— EXERCISE GOAL —
The expected output is every entry, copied exactly.

(Stored items from a collection)
* * * * *
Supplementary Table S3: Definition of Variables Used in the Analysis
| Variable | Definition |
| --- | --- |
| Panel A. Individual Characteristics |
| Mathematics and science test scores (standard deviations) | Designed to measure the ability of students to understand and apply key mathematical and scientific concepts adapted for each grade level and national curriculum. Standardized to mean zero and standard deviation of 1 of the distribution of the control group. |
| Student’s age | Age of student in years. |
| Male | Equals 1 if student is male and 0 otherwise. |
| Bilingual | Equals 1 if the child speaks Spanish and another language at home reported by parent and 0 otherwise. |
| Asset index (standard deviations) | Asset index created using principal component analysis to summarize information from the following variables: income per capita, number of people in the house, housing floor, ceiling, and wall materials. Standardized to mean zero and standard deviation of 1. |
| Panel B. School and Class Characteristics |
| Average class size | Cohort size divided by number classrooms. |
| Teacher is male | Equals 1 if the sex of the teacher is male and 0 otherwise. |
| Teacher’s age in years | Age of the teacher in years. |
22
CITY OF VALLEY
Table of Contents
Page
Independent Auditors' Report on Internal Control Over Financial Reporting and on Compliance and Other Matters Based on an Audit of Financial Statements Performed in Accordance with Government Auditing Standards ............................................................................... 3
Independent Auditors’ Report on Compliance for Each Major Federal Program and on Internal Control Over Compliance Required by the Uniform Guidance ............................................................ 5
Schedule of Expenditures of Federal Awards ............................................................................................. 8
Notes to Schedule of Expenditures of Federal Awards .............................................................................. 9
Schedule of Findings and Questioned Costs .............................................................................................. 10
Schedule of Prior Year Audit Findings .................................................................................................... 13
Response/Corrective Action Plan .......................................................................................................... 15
* * * * *
— ANSWER —
Supplementary Table S3: Definition of Variables Used in the Analysis
| Variable | Definition |
| --- | --- |
| Panel A. Individual Characteristics |
| Mathematics and science test scores (standard deviations) | Designed to measure the ability of students to understand and apply key mathematical and scientific concepts adapted for each grade level and national curriculum. Standardized to mean zero and standard deviation of 1 of the distribution of the control group. |
| Student’s age | Age of student in years. |
| Male | Equals 1 if student is male and 0 otherwise. |
| Bilingual | Equals 1 if the child speaks Spanish and another language at home reported by parent and 0 otherwise. |
| Asset index (standard deviations) | Asset index created using principal component analysis to summarize information from the following variables: income per capita, number of people in the house, housing floor, ceiling, and wall materials. Standardized to mean zero and standard deviation of 1. |
| Panel B. School and Class Characteristics |
| Average class size | Cohort size divided by number classrooms. |
| Teacher is male | Equals 1 if the sex of the teacher is male and 0 otherwise. |
| Teacher’s age in years | Age of the teacher in years. |
22
CITY OF VALLEY
Table of Contents
Page
Independent Auditors' Report on Internal Control Over Financial Reporting and on Compliance and Other Matters Based on an Audit of Financial Statements Performed in Accordance with Government Auditing Standards ............................................................................... 3
Independent Auditors’ Report on Compliance for Each Major Federal Program and on Internal Control Over Compliance Required by the Uniform Guidance ............................................................ 5
Schedule of Expenditures of Federal Awards ............................................................................................. 8
Notes to Schedule of Expenditures of Federal Awards .............................................................................. 9
Schedule of Findings and Questioned Costs .............................................................................................. 10
Schedule of Prior Year Audit Findings .................................................................................................... 13
Response/Corrective Action Plan .......................................................................................................... 15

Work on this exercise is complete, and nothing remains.